Total lifting of lockdown wholly unreasonable, chief medical officer warns

The wholesale lifting of the lockdown is a "wholly unreasonable" expectation, England's chief medical officer has said, as ministers work to calculate a balance between restrictions and freedoms.

Professor Chris Whitty said a trade-off must ensure any easing of the measures does not allow the disease to spread exponentially and overwhelm the NHS as a "minimum ask".

His remarks at the Downing Street press conference on Wednesday came after Health Secretary Matt Hancock said large scale contact tracing of cases was a way of easing restrictions.

With the UK believed to have reached the peak of the crisis, the Government is trying to work out how measures can be eased to boost the economy and improve lives under strain by the lockdown.

Prof Whitty explained that any alterations must ensure the R value, or the average number of cases spread by an infected person, stays below one otherwise the NHS will be quickly overwhelmed by a rapid spread.

"We have to be very realistic. If people are hoping it's suddenly going to move from where we are in lockdown to where suddenly into everything is gone, that is a wholly unrealistic expectation," he said.

"We are going to have to do a lot of things for really quite a long period of time, the question is what is the best package and this is what we're trying to work it.

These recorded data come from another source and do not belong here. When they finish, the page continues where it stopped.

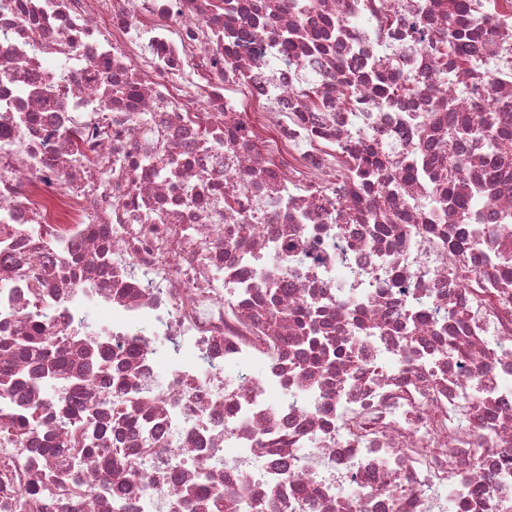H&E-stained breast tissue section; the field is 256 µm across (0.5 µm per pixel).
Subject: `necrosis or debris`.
I'll return each mask as SVG.
<instances>
[{
	"label": "necrosis or debris",
	"instance_id": "1",
	"mask_svg": "<svg viewBox=\"0 0 512 512\" xmlns=\"http://www.w3.org/2000/svg\"><path fill=\"white\" fill-rule=\"evenodd\" d=\"M267 2L0 0V512H512V0ZM450 9L448 10V54L456 55L458 61H463V49L461 47V42L464 41L463 38L470 39V37L475 34L477 31V24L471 28V32L468 33V36L463 29L461 28V18L460 15L462 13V4L457 1H453Z\"/></svg>",
	"mask_w": 512,
	"mask_h": 512
}]
</instances>
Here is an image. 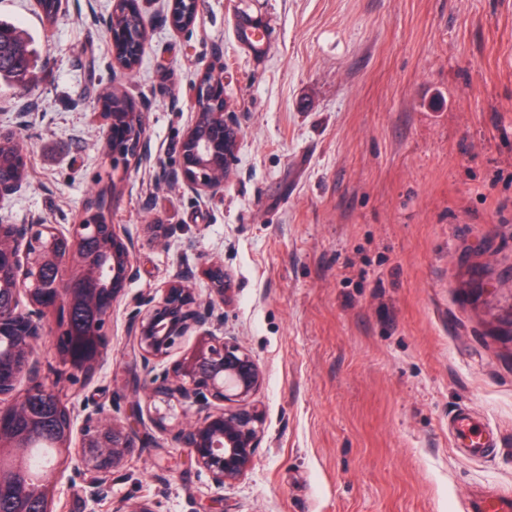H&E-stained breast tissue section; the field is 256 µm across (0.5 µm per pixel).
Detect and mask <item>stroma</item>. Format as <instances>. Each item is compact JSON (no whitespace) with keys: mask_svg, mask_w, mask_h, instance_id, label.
Segmentation results:
<instances>
[{"mask_svg":"<svg viewBox=\"0 0 512 512\" xmlns=\"http://www.w3.org/2000/svg\"><path fill=\"white\" fill-rule=\"evenodd\" d=\"M171 0H141L147 45L118 68L103 25L113 0H64L46 29L36 0H0L38 51L29 93L0 85V135L27 157L0 224L76 223L115 183L112 222L138 241L114 305L109 358L72 382L58 337L36 346L41 374L75 410L128 412L141 368L127 346L131 297L178 266H223L224 330L260 362L265 436L247 478L219 488L187 467L154 424L100 503L66 467L58 512H463L478 492L512 493V344L495 314L512 303V0H198L194 26ZM266 15L271 51L236 43L240 8ZM221 74L240 126L232 179L199 205L178 170L188 89ZM145 115L149 161L112 165L104 97ZM149 224L168 228L150 241ZM477 411L499 446L459 455L448 416Z\"/></svg>","mask_w":512,"mask_h":512,"instance_id":"stroma-1","label":"stroma"}]
</instances>
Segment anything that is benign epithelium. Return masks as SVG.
Wrapping results in <instances>:
<instances>
[{
  "instance_id": "7a95c632",
  "label": "benign epithelium",
  "mask_w": 512,
  "mask_h": 512,
  "mask_svg": "<svg viewBox=\"0 0 512 512\" xmlns=\"http://www.w3.org/2000/svg\"><path fill=\"white\" fill-rule=\"evenodd\" d=\"M195 112L182 144V185L198 201L208 202L224 193L233 174L240 130L231 113L207 112L198 85L189 89ZM105 149L116 164L127 158L149 160L143 113L112 114ZM133 124L137 137L134 153L117 145L119 122ZM137 241L117 232L112 222L72 224H0V288H8L11 302L0 304V459H16L26 447L29 433L15 427L25 415L29 395H56L40 379L35 346L46 334L48 311L67 312L74 306L88 310L86 335L93 352L71 355V327L60 334L59 357L75 373L91 375L108 359L106 327L112 309L131 278ZM46 265L66 271L52 283L40 278ZM214 297L203 299L193 288V271L180 267L160 289V295L131 299L127 336L131 352L142 363L144 404L118 417L99 406L84 407L80 426L75 410L59 409L55 438L65 463L78 462L85 475L81 491L97 502L107 493L111 474L136 447V427L148 413L162 430L188 450L187 458L220 487L234 485L251 470L264 434L265 412L255 400L265 382L258 359L237 340L218 334L224 327V270L206 268ZM187 336L194 345L181 350ZM170 366L162 363L175 352ZM27 383L20 389L21 383ZM39 497L45 512H55L54 481L35 487L19 483L17 469L0 467V498L10 497L15 512H27L29 494Z\"/></svg>"
}]
</instances>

"If you release more on one area you have to keep on board more of another area so there's a proper trade-off and this is what ministers are having to consider."

HEALTH Coronavirus
HEALTH Coronavirus

Prof Whitty said social distancing measures will have to stay until either a vaccine or highly effective drugs that prevent deaths are deployed on a large scale.

"But until that point, that is what we will have to do but it will be the best combination that maximises the outlooks but it's going to take a long time and I think we need to be aware of that," he added.

Ministers have a range of options available. For instance, they could allow a return to school, permit certain industries to resume, or allow limited social gatherings.

But if the combination introduced allows infections to spiral then a second lockdown would need to be enforced, prompting further economic harm.

Mr Hancock earlier told MPs that the country had "reached the peak" of the Covid-19 outbreak.

"We are ramping up our testing capacity and our capacity for contact tracing in a matter of weeks," he told the House of Commons.

Tracking down cases would allow new infections to be identified so individuals and anyone they have been in close contact with could go into isolation so they do not spread the virus further.

But Mr Hancock has weathered criticism that the UK is a long way off its 100,000-a-day target for testing by the end of the month.

The latest Government figures showed less than half the testing capacity was used in the 24 hours up to 9am on Tuesday.

Capacity stood at 41,398 but only 18,206 tests were carried out over the period in England, Wales and Scotland.